Beşar Esad rejiminin devrilmesi üzerinden bir yıl geçtiği Suriye’de, bu süreçte yaşanan olaylar hem ülke hem de Ortadoğu’da yeni bir dönemin başlangıcını simgeliyor.
13 yıllık iç savaşı sonlandıran silahlı ayaklanma, Suriye’de olduğu kadar bölgenin genelinde de önemli bir dönüşüm yarattı.
Ülkenin kuzeyinden başlayarak hızla yayılan ve sadece 11 gün süren bu etkileyici ayaklanma, 24 yıllık Baas rejiminin çöküşüne neden oldu. Beşar Esad, 8 Aralık’ta Rusya’ya kaçarken, rejimin çöküşüyle birlikte Şam’da yeni bir yönetim mümkün hale geldi.
Bu ayaklanmanın sonucunda, Şara, Suriye’de Ocak 2025 itibarıyla resmi olarak cumhurbaşkanlığı görevine başladı.
Ancak Şara’nın liderliğindeki bu silahlı ayaklanma, Heyet Tahrir Şam (HTŞ) ile olan ilişkileriyle birlikte birçok soru işaretini de beraberinde getirmiştir.
NASIL BAŞLADI?
Şu an ülkenin başkanlığını yürüten Şara, 2003 yılında ABD’nin Irak’ı işgali sırasında El Kaide’nin saflarına katılmak üzere Irak’a gitmiştir. 2006 yılına kadar burada Amerikan askerleriyle çatıştıktan sonra, yakalanıp ABD hapishanesine gönderilmiştir. Hapiste beş yıl geçirdiği bu süreçte, DAEŞ’in lideri Ebubekir El Bağdadi ile tanışmıştır.
Sonrasında DAEŞ’e katılmış; ancak pragmatik görüşlere sahip olduğu gerekçesiyle, bu örgütle olan bağlantısını sonlandırmıştır.
Bağdadi, 2011’de Şara’yı Nusra Cephesi’ni kurması için Suriye’ye yönlendirmiştir. 2012 yılında Nusra Cephesi, rejim güçlerine karşı en etkili örgütlerden biri haline gelirken, Şara, DAEŞ’in radikal tutumuna karşı yeniden El Kaide ile ilişkilerini güçlendirmiştir.
2015 yılında Nusra Cephesi, İdlib’in kontrolünü ele geçirirken, 2016’da ismini Heyet Tahrir Eş-Şam olarak değiştirmiştir; Şara da bu örgütten bir parça olmuştur.
ABD İLE ARAYI DÜZELTTİ, BATI YAPTIRIMLARI KALKTI
Ülkenin lideri olduktan sonra, Şara, Suriye’nin diğer ülkelerle olan ilişkileri ve birçok alanda değişimlerin sinyalini vermiştir.
Washington ile Şam arasındaki ilişki düzelmeye başlamış, Şara 10 Kasım’da Beyaz Saray’da ABD Başkanı Donald Trump ile tarihi bir görüşme yapmıştır.

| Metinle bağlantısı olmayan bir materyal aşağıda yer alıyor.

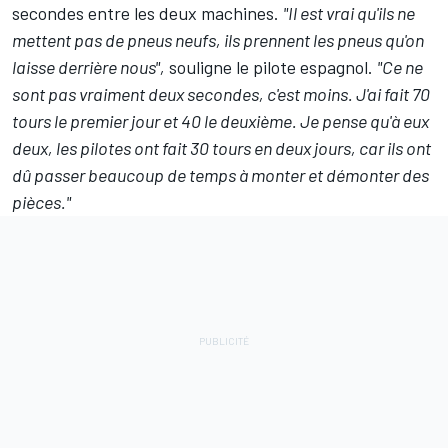
secondes entre les deux machines.
"Il est vrai qu'ils ne
mettent pas de pneus neufs, ils prennent les pneus qu'on
laisse derrière nous",
souligne le pilote espagnol.
"Ce ne
sont pas vraiment deux secondes, c'est moins. J'ai fait 70
tours le premier jour et 40 le deuxième. Je pense qu'à eux
deux, les pilotes ont fait 30 tours en deux jours, car ils ont
dû passer beaucoup de temps à monter et démonter des
pièces."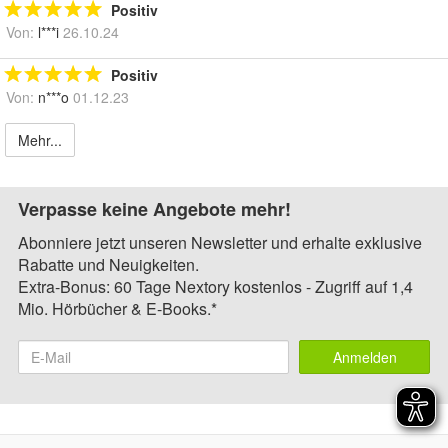
Positiv
Von:
l***i
26.10.24
Positiv
Von:
n***o
01.12.23
Mehr...
Verpasse keine Angebote mehr!
Abonniere jetzt unseren Newsletter und erhalte exklusive
Rabatte und Neuigkeiten.
Extra-Bonus: 60 Tage Nextory kostenlos - Zugriff auf 1,4
Mio. Hörbücher & E-Books.*
Anmelden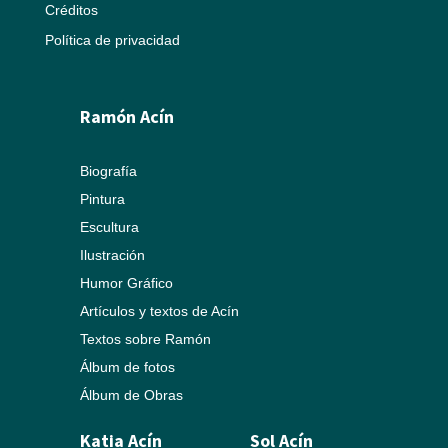
Créditos
Política de privacidad
Ramón Acín
Biografía
Pintura
Escultura
Ilustración
Humor Gráfico
Artículos y textos de Acín
Textos sobre Ramón
Álbum de fotos
Álbum de Obras
Katia Acín
Sol Acín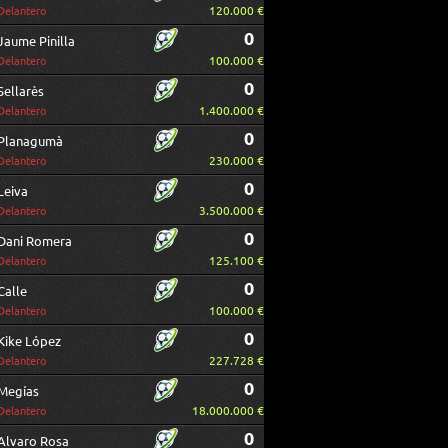
120.000 €
Delantero
0
Jaume Pinilla
100.000 €
Delantero
0
Sellarès
1.400.000 €
Delantero
0
Planagumà
230.000 €
Delantero
0
Leiva
3.500.000 €
Delantero
0
Dani Romera
125.100 €
Delantero
0
Calle
100.000 €
Delantero
0
Kike López
227.728 €
Delantero
0
Megías
18.000.000 €
Delantero
0
Alvaro Rosa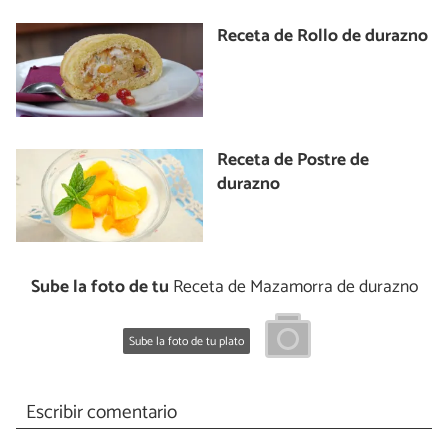
Receta de Rollo de durazno
Receta de Postre de
durazno
Sube la foto de tu
Receta de Mazamorra de durazno
Sube la foto de tu plato
Escribir comentario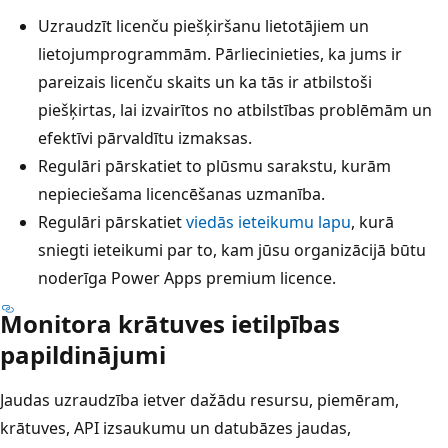
Uzraudzīt licenču piešķiršanu lietotājiem un
lietojumprogrammām. Pārliecinieties, ka jums ir
pareizais licenču skaits un ka tās ir atbilstoši
piešķirtas, lai izvairītos no atbilstības problēmām un
efektīvi pārvaldītu izmaksas.
Regulāri pārskatiet to plūsmu sarakstu, kurām
nepieciešama licencēšanas uzmanība.
Regulāri pārskatiet
viedās ieteikumu lapu
, kurā
sniegti ieteikumi par to, kam jūsu organizācijā būtu
noderīga Power Apps premium licence.
Monitora krātuves ietilpības
papildinājumi
Jaudas uzraudzība ietver dažādu resursu, piemēram,
krātuves, API izsaukumu un datubāzes jaudas,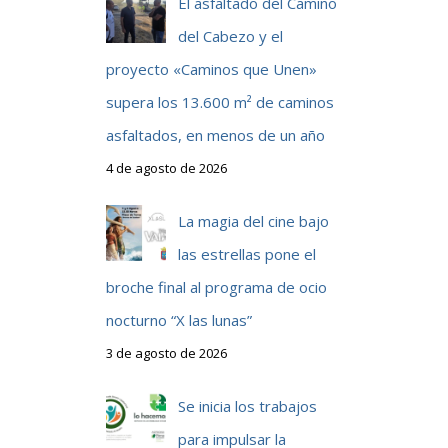
El asfaltado del Camino
del Cabezo y el
proyecto «Caminos que Unen»
supera los 13.600 m² de caminos
asfaltados, en menos de un año
4 de agosto de 2026
La magia del cine bajo
las estrellas pone el
broche final al programa de ocio
nocturno “X las lunas”
3 de agosto de 2026
Se inicia los trabajos
para impulsar la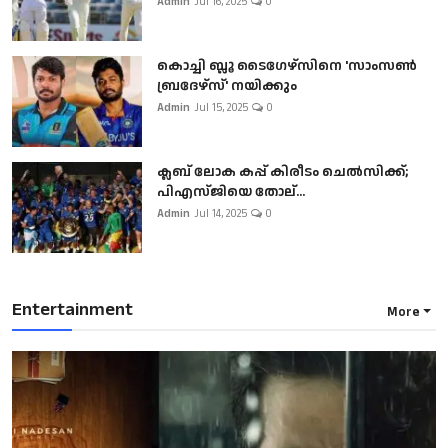
Admin
Jul 16, 2025
0
കൊച്ചി ബ്ലൂ ടൈഗേഴ്സിനെ 'സാംസൺ
ബ്രദേഴ്സ്' നയിക്കും
Admin
Jul 15, 2025
0
ക്ലബ് ലോക കപ്പ് കിരീടം ചെല്‍സിക്ക്;
പിഎസ്ജിയെ തോല്...
Admin
Jul 14, 2025
0
Entertainment
More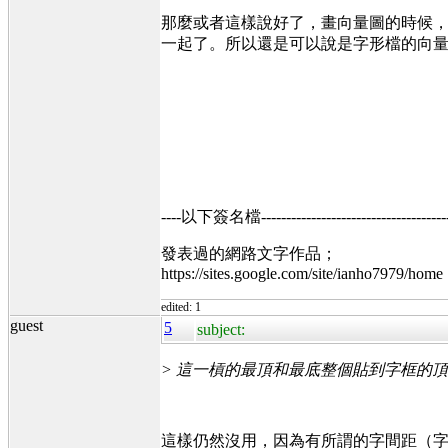
那麼或者這樣說好了，畫向量圖的時候，
一起了。所以還是可以說是字形檔的向量圖
----以下簽名檔----------------------------------------
發表過的網路文字作品；
https://sites.google.com/site/ianho7979/home
edited: 1
guest
5
subject:
> 這一槓的最頂和最底整個貼到字框的
這樣仍然沒用，因為有所謂的字間距（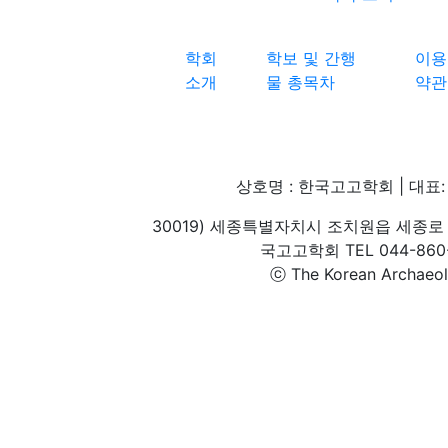
학회
학보 및 간행
이용
소개
물 총목차
약관
상호명 : 한국고고학회 | 대표: 
30019) 세종특별자치시 조치원읍 세종로 
국고고학회 TEL 044-860-1
ⓒ The Korean Archaeolog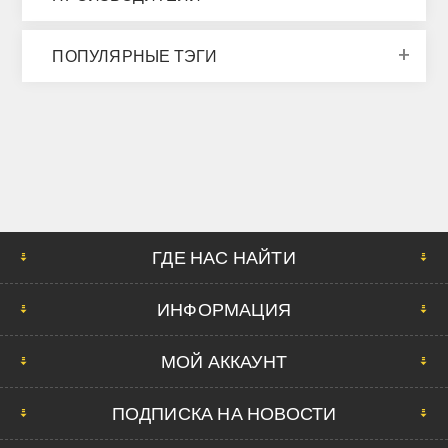
ПОПУЛЯРНЫЕ ТЭГИ
ГДЕ НАС НАЙТИ
ИНФОРМАЦИЯ
МОЙ АККАУНТ
ПОДПИСКА НА НОВОСТИ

Bu, bir Suriye devlet başkanının Beyaz Saray’daki ilk ziyareti olarak kayıtlara geçmiştir.
Genç lider, Arap ülkelerinden de destek edinmiştir. Ancak bu süreç, Esad’ın müttefikleri olan İran ve Rusya ile olan ilişkilerin zorlanmasına yol açmıştır. Suriye’ye yönelik Batı yaptırımları büyük ölçüde kaldırılmıştır.
DÖRT YIL SONRA SEÇİM VAR
Şara, Esad’ın “zalim polis devletini” adil bir yönetimle değiştireceği sözünü verirken, yeni yönetimin kurulmasında yaşanan silahlı çatışmalar nedeniyle binlerce insan hayatını kaybetmiş ve birçok Suriyeli yerinden olmuştur. Gruplar arasındaki çatışmalara son bir yıl içerisinde sıkça rastlanmıştır.
Şara, yaşanan sorunları kabul ettiğini ve faillerin adalet önünde hesap vereceğini belirtmiştir. Ayrıca, ülkenin dört yıl sonra seçimlere gideceğini de duyurmuştur.
İSRAİL İŞGALİ SÜRÜYOR
Suriye’deki önemli gündem konularından biri de İsrail’le olan ilişkidir. Şara, Suriye’nin uluslararası aktörler ile iş birliği içinde, İsrail’in 8 Aralık 2024 sonrası işgal ettiği bölgelerden çekilmesi için mücadele ettiğini ifşa etmiştir.
Öte yandan, İsrail Başbakanı Binyamin Netanyahu, İsrail ordusunun Suriye’nin güneyindeki işgal altındaki topraklardan çekilmeyeceğini savunmaya devam etmektedir.